Skip to content

deciding/txl

Repository files navigation

TeraXLang

TeraXLang

TeraXLang is a CUDA kernel-specific DSL built on top of Triton that achieves SOTA GPU kernel performance on both Hopper (H100) and Blackwell (B200) architectures.

Why TeraXLang?

Why build another DSL when there are already Tilelang, Gluon, etc.?

I wanted to understand what really happens in Triton:

  • What optimizations has Triton done?
  • Why do many DSLs claim they can easily outperform Triton?
  • What if we add a few more APIs that might harm Triton's generality, but bring superior performance in exchange?

Why not use Gluon (provided by Triton itself)?
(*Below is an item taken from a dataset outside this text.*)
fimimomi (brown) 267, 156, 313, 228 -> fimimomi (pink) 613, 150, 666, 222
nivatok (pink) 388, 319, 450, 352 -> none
Gluon has removed some auto-optimizations of Triton to be more low-level friendly, and may not support all features needed for new hardware architectures.

Key Features

  • Minimal Extensions: Adds only essential methods to Triton (smem, tmem, mbar, TMA operations)
  • Warp-level Primitives: Efficient warpgroup synchronization and reduction
  • TMA Support: Hardware-accelerated tensor memory operations
  • Multi-Architecture: Optimized for both Hopper and Blackwell GPUs

Performance

Matmul (H100 80GB HBM3)

M=8192, N=8192, K=1024

Kernel TFLOPS
cuBLAS 710.4
TXL (hopper_txl_ws_persistent) 697.7

~2% slower than cuBLAS

Flash Attention (H100 80GB HBM3)

batch=16, heads=32, seq_len=16384, head_dim=128

Kernel TFLOPS
FlashAttention3 640
TXL (hopper_txl_ws_fa3) 676.26

~6% faster than FlashAttention3

MLA Decoding (H100 80GB HBM3)

TestParam(b=132, s_q=1, s_k=32768, is_varlen=False, is_causal=False, is_fp8=False, topk=None, test_performance=True, is_all_indices_invalid=False, have_zero_seqlen_k=False, block_size=64, h_q=128, h_kv=1, d=576, dv=512, seed=0)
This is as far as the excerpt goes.